The amounts that teachers charge for online lessons vary hugely, and those who target a niche seem to be able to charge more. In addition to figuring out how much my lessons are worth realistically, I had to take into account the time I spend on creating slides, doing administrative work, and more. In the end, it had to make sense for me to do this financially.
Independent ESL teacher groups are always full of questions on how to receive payments. Generally speaking, I need parents to be able to pay easily, but at the same time, I’m not willing to give a high percentage of my earnings to a company for helping me collect payments.
Over the years, I have used most of the big, popular platforms for video conferencing. For business purposes, the features were good and met all my needs. However, when I started to use this for teaching students, I realized there were certainly some shortcomings. I needed a platform that was specifically tailored toward teaching and learning. My research led me to some great online reviews for ClassIn from other teachers, so I decided to give it a go. I downloaded the app to my computer and signed up for a free account at the start. I was impressed. It has proven to be a professional and reliable platform to this day, and my students love it too.
It has proven to be a professional and reliable platform to this day, and my students love it too.
Marketing may be a strange concept for many teachers, but here are the questions we can ask ourselves: If I become a fully independent teacher, would I have enough students? Where would I find them? How do I go about it?
While teachers have different methods to recruit students, the main avenue that has worked for me has definitely been word of mouth. I put a lot of effort into creating a high-quality introduction video with translated subtitles – I explained what I do, my approach to teaching, and what my classroom environment is like. Of course, the video contains all my contact information too for potential students as well as parents who want to recommend me.

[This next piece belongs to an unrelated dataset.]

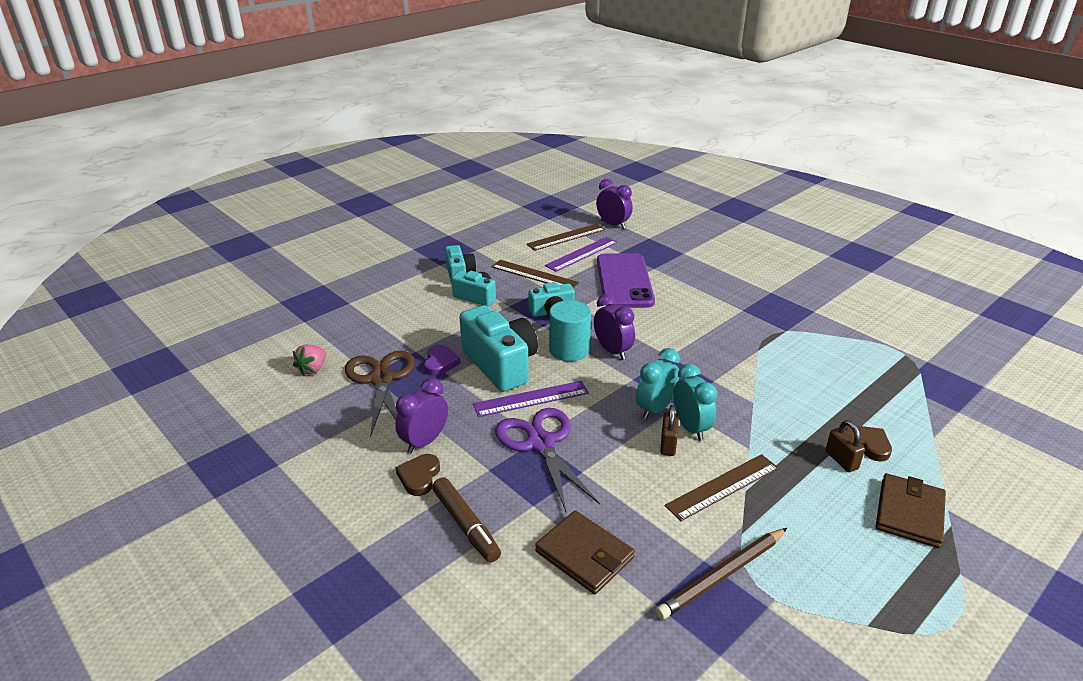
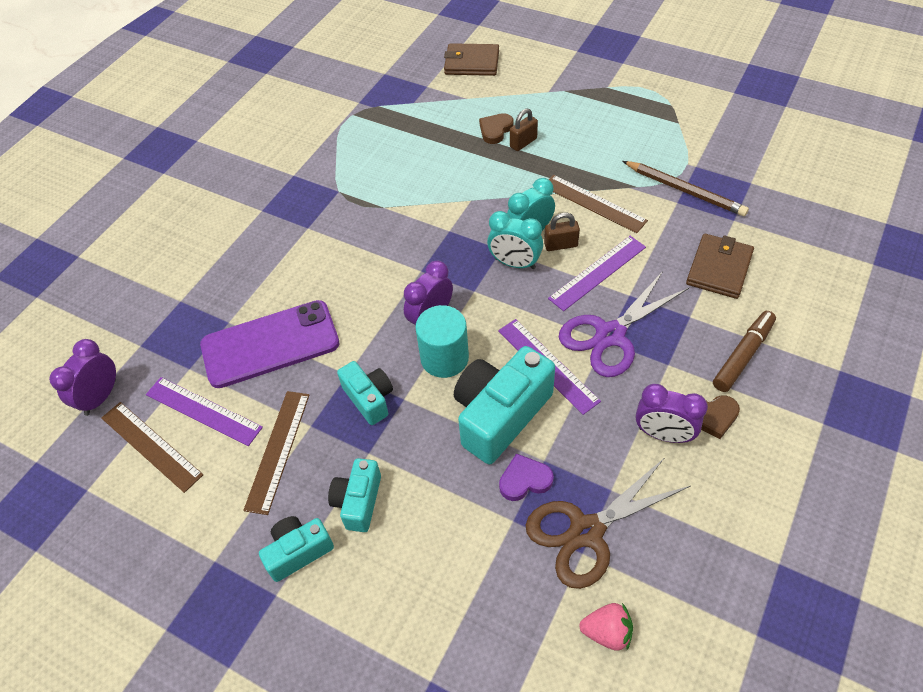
camera: 105 degrees left, 20 degrees up
brown wallet [876,473,946,548] -> brown wallet moved to [444,43,499,76]
none -> purple ruler [548,236,646,311]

We’re all etching out our own paths here. At times, it can feel a little overwhelming, but we don’t have to do it alone. Through the Facebook group I created for ClassIn teachers, I have met quite a few teachers online and personally. In this community, there is a camaraderie amongst independent teachers that I have never experienced before. Sharing resources, tips and tricks as well as a whole lot of humor, we continue to hold each other up down the road of teaching.